Beijing, China, March 30, 2016
Fujitsu R&D Center today announced a seal retrieval technique for Chinese ancient document images. By applying advanced seal extraction technique and high precision two-level hierarchical seal matching technique, we can retrieve the seals in the ancient document images from our massive seal database to acquire the basic information of the seals, such as seal text, author of the seal and dynasty of the seal. Our technique can not only reveal the classical beauty of this unique world intangible cultural heritage to the public, but also provide a convenient and powerful tool for librarians and researchers to make a better understanding and management of the existing ancient seal resources. We hope the technique might make further contribution to the protection of Chinese ancient archives.
Background
Seals in Chinese ancient documents are often regarded as one of the most important information carriers of the documents. Various information, such as owner of the seal, dynasty background and types of the seal, can be retrieved by analyzing the seal images stamped on the documents. They provide significant support on the research and management of Chinese ancient documents.

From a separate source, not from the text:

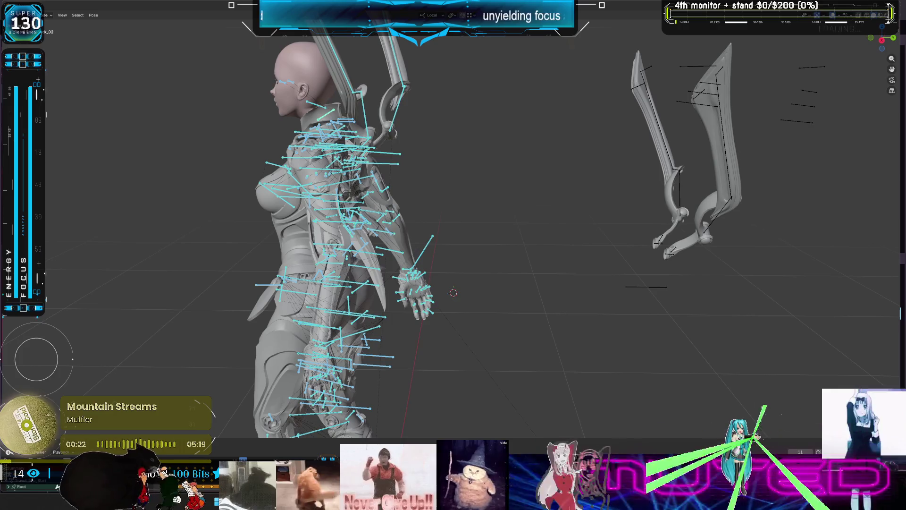
key(space)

Currently, most of the seal image processing, such as extraction, retrieval and analysis, are mainly achieved manually. The enormous amount of the seals makes this work highly costly. Therefore, there is a strong need to replace the manual work with automatic techniques. Under this situation, we developed an advanced seal extraction technique which helped to build massive seal database from ancient document images. Meanwhile, seal retrieval technique with high performance is also designed for matching certain seal from massive seal database.
Topics
Traditional seal extraction approaches usually make use of shape and color information of the seal. They work well on clear modern document images. However, most of the Chinese ancient documents are seriously degraded and the seals on the documents often have various shapes. Thus, the traditional methods are not appropriate. In order to solve the problem, we regard seals as enclosed region with dense red strokes inside. Based on this characteristic, we designed a robust seal extraction method which is capable for dealing with ancient document images with complex background.
Technology
1. Seal extraction based on SSR(Stroke Stable Region)
For most of the Chinese ancient documents, seals usually present as an enclosed region with dense red strokes inside. By applying color space transform, we first enhance the red region of the image by using human vision-based color space, as shown in figure 1. Afterward, we use SSR technique to extract the region with stable stroke feature that can be regarded as red stroke (see figure 2). By analyzing the closure property of the extracted red strokes, the seal region can be located precisely.
After we locate the seal successfully, by applying color separation technique, we can split the seal from background image to gain a clear seal image (illustrated in figure 3)
Figure 1: Using human vision-based color space to enhance red region
Figure 2: Applying SSR technique to extract the region with stable stroke feature
Figure 3: locate the seal and split the seal from background by color separation technique
2. Two-level hierarchical matching
In ancient China, seals possess a large variety of styles and contents. They can be shaped as squares, rectangles, circles or even irregular shapes. Traditional Optical Character Recognition (OCR) techniques face challenging obstacles such as connected character segmentation and the lack of learning samples. We developed a two level hierarchical seal image matching technology which adaptively select matching strategies according to the query samples. Our technology treat the whole seal image as the matching item to avoid the difficult character segmentation problem. For simple seals with clear strokes, we calculate global stroke distribution features to achieve fast matching. For difficult seal images caused by inaccurate detection or severely overlapping with text, we apply local feature matching to accurately find the correct match in a small set of candidates.
Figure 4: Two-level hierarchical matching
3. Massive seal database establishment
To include most of the famous and classical seals from ancient documents, we expanded cooperation with Chinse libraries and universities. By utilizing the techniques mentioned above, we established a massive seal database with over 50,000 seal samples.
Future Plan
Fujitsu R&D Center will expand the local tries of our seal retrieval technique with major Chinese libraries and museums. We will improve our technology based on the feedbacks of customers and enlarge our database to provide more robust seal analysis services.
All company or product names mentioned herein ae trademarks or registered trademarks of their respective owners. Information provided in this press release is accurate at time of publication and is subject to change without advance notice.